[Start of section]

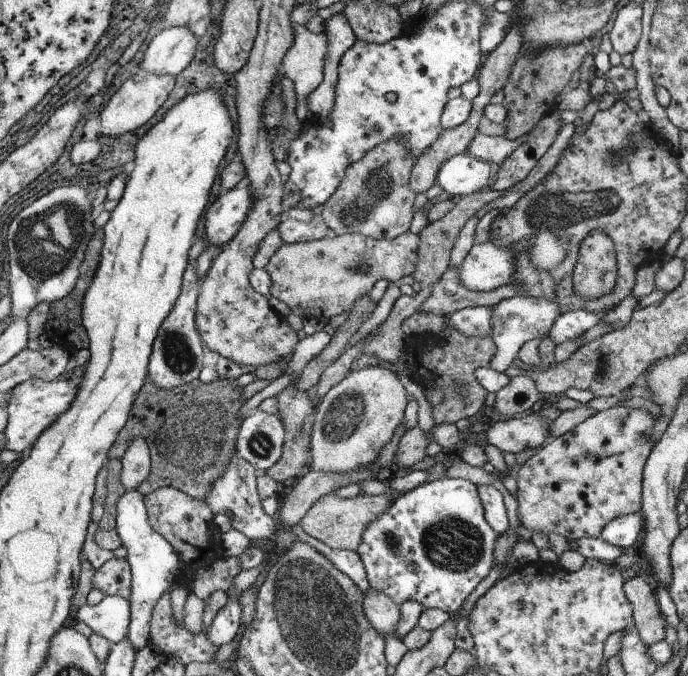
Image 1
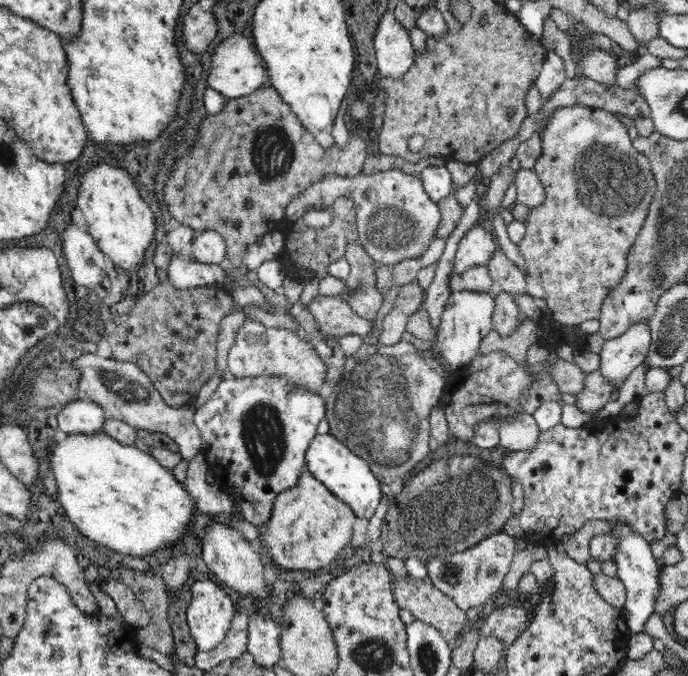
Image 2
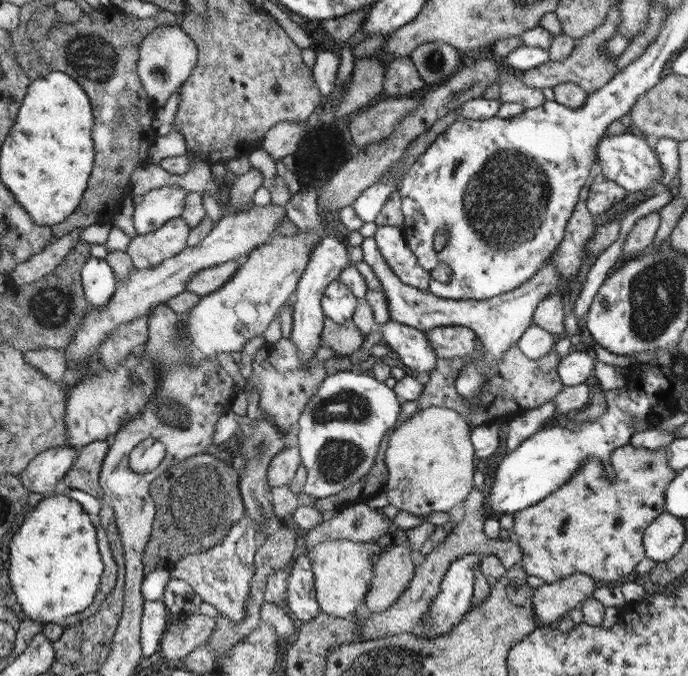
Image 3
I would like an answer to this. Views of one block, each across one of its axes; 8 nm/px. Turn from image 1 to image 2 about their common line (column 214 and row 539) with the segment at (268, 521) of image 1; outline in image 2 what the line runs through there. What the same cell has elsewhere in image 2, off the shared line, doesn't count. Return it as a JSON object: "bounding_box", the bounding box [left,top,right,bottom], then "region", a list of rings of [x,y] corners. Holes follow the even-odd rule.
{"bounding_box":[426,528,518,612],"region":[[[504,528],[498,530],[496,536],[490,536],[490,540],[482,540],[476,548],[470,548],[466,552],[456,552],[454,556],[440,556],[432,558],[426,568],[430,582],[442,590],[448,598],[454,600],[458,608],[468,612],[474,606],[486,604],[490,598],[498,596],[504,590],[504,578],[510,572],[512,560],[518,554],[514,540],[504,534]]]}

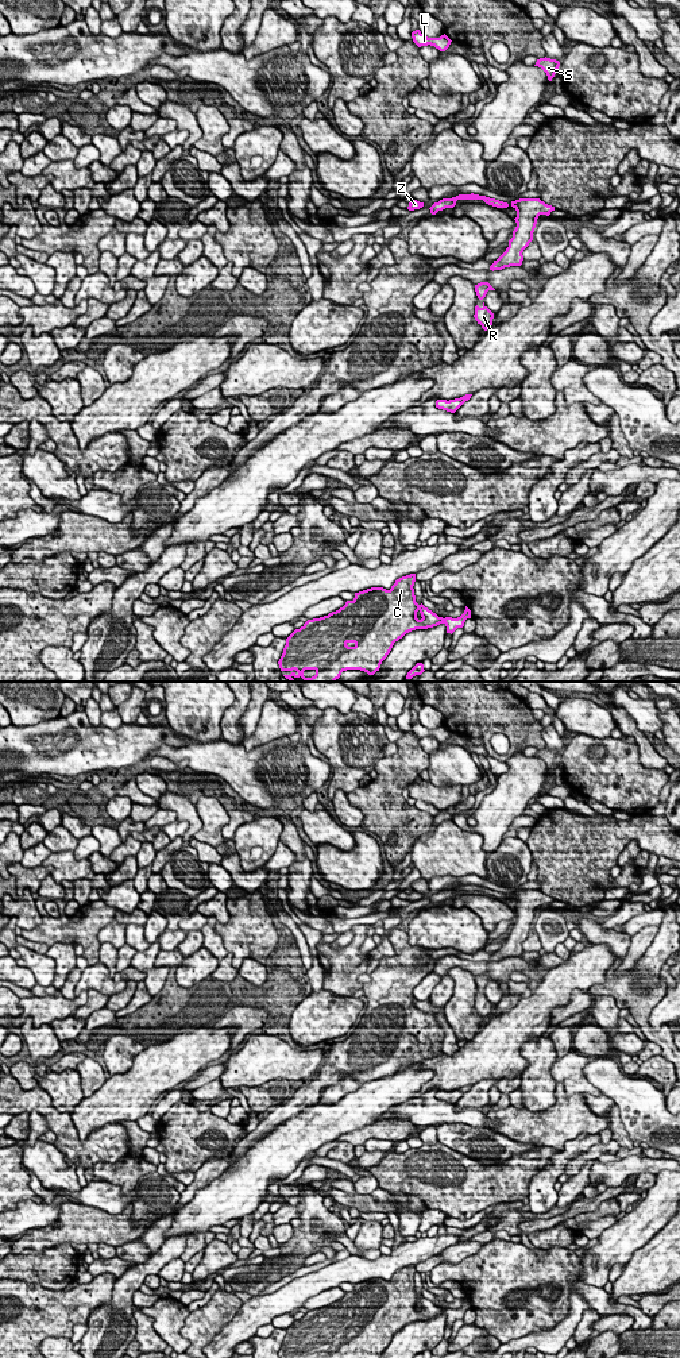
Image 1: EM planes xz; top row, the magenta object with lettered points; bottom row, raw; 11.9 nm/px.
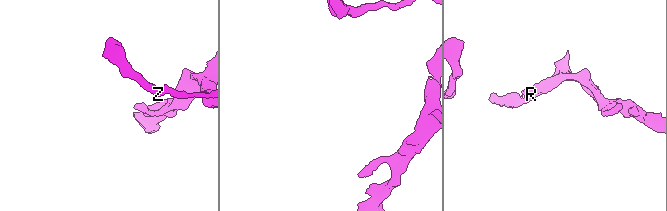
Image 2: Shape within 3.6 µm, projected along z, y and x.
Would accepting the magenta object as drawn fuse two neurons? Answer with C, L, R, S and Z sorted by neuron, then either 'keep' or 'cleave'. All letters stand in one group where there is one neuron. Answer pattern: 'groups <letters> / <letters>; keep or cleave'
groups C L R S Z; keep

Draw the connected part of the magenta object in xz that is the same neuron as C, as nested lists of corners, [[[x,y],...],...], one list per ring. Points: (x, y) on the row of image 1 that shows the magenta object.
[[[410,574],[397,579],[390,590],[371,587],[355,593],[355,598],[347,601],[339,610],[308,620],[286,639],[278,664],[281,671],[291,674],[283,676],[290,682],[335,682],[347,670],[360,670],[374,675],[379,671],[394,643],[406,633],[444,624],[447,633],[452,634],[457,628],[464,626],[467,618],[471,618],[471,610],[467,606],[460,617],[443,618],[422,603],[418,605],[413,589],[414,582],[416,574]]]

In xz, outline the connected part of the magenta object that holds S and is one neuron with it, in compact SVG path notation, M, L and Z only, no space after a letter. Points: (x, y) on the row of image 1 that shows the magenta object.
M545 57L545 58L537 59L534 66L541 67L546 73L548 80L552 81L552 78L555 77L560 66L560 62Z

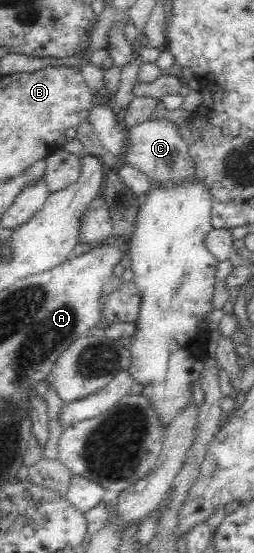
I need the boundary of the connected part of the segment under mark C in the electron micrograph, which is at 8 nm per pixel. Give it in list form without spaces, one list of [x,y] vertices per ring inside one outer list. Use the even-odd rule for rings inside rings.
[[[148,119],[129,129],[127,144],[124,148],[126,163],[146,172],[150,183],[179,182],[189,180],[196,175],[195,163],[189,154],[190,148],[181,129],[168,119]]]

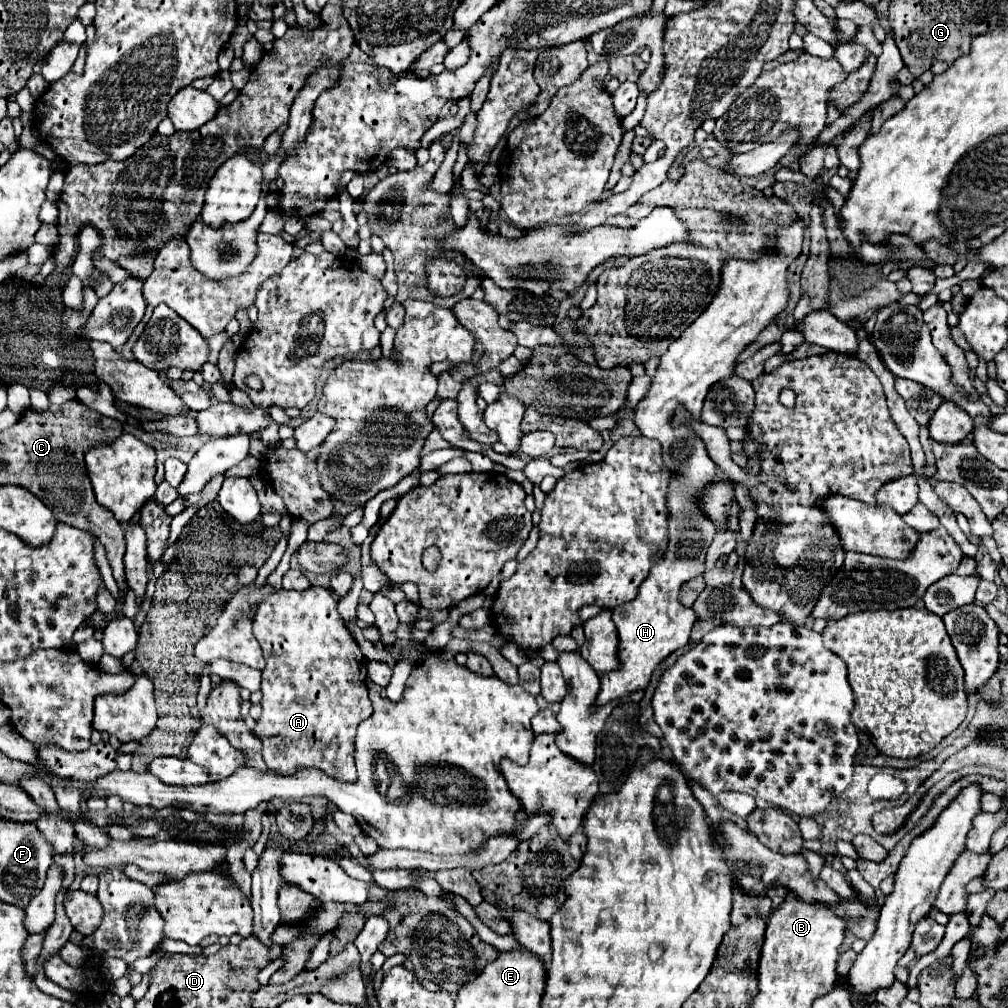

[End of section]

- TASK INSTRUCTIONS:
With the images excluded, all entries are to be given again exactly.

- OUTPUT OF THE TASK:
Image 1
Image 2
Image 3
I would like an answer to this. Views of one block, each across one of its axes; 8 nm/px. Turn from image 1 to image 2 about their common line (column 214 and row 539) with the segment at (268, 521) of image 1; outline in image 2 what the line runs through there. What the same cell has elsewhere in image 2, off the shared line, doesn't count. Return it as a JSON object: "bounding_box", the bounding box [left,top,right,bottom], then "region", a list of rings of [x,y] corners. Holes follow the even-odd rule.
{"bounding_box":[426,528,518,612],"region":[[[504,528],[498,530],[496,536],[490,536],[490,540],[482,540],[476,548],[470,548],[466,552],[456,552],[454,556],[440,556],[432,558],[426,568],[430,582],[442,590],[448,598],[454,600],[458,608],[468,612],[474,606],[486,604],[490,598],[498,596],[504,590],[504,578],[510,572],[512,560],[518,554],[514,540],[504,534]]]}

Image 1: EM planes xz; top row, the magenta object with lettered points; bottom row, raw; 11.9 nm/px.
Image 2: Shape within 3.6 µm, projected along z, y and x.
Would accepting the magenta object as drawn fuse two neurons? Answer with C, L, R, S and Z sorted by neuron, then either 'keep' or 'cleave'. All letters stand in one group where there is one neuron. Answer pattern: 'groups <letters> / <letters>; keep or cleave'
groups C L R S Z; keep

Draw the connected part of the magenta object in xz that is the same neuron as C, as nested lists of corners, [[[x,y],...],...], one list per ring. Points: (x, y) on the row of image 1 that shows the magenta object.
[[[410,574],[397,579],[390,590],[371,587],[355,593],[355,598],[347,601],[339,610],[308,620],[286,639],[278,664],[281,671],[291,674],[283,676],[290,682],[335,682],[347,670],[360,670],[374,675],[379,671],[394,643],[406,633],[444,624],[447,633],[452,634],[457,628],[464,626],[467,618],[471,618],[471,610],[467,606],[460,617],[443,618],[422,603],[418,605],[413,589],[414,582],[416,574]]]

In xz, outline the connected part of the magenta object that holds S and is one neuron with it, in compact SVG path notation, M, L and Z only, no space after a letter. Points: (x, y) on the row of image 1 that shows the magenta object.
M545 57L545 58L537 59L534 66L541 67L546 73L548 80L552 81L552 78L555 77L560 66L560 62Z

I need the boundary of the connected part of the segment under mark C in the electron micrograph, which is at 8 nm per pixel. Give it in list form without spaces, one list of [x,y] vertices per ring inside one outer list. Use the even-odd rule for rings inside rings.
[[[148,119],[129,129],[127,144],[124,148],[126,163],[146,172],[150,183],[179,182],[189,180],[196,175],[195,163],[189,154],[190,148],[181,129],[168,119]]]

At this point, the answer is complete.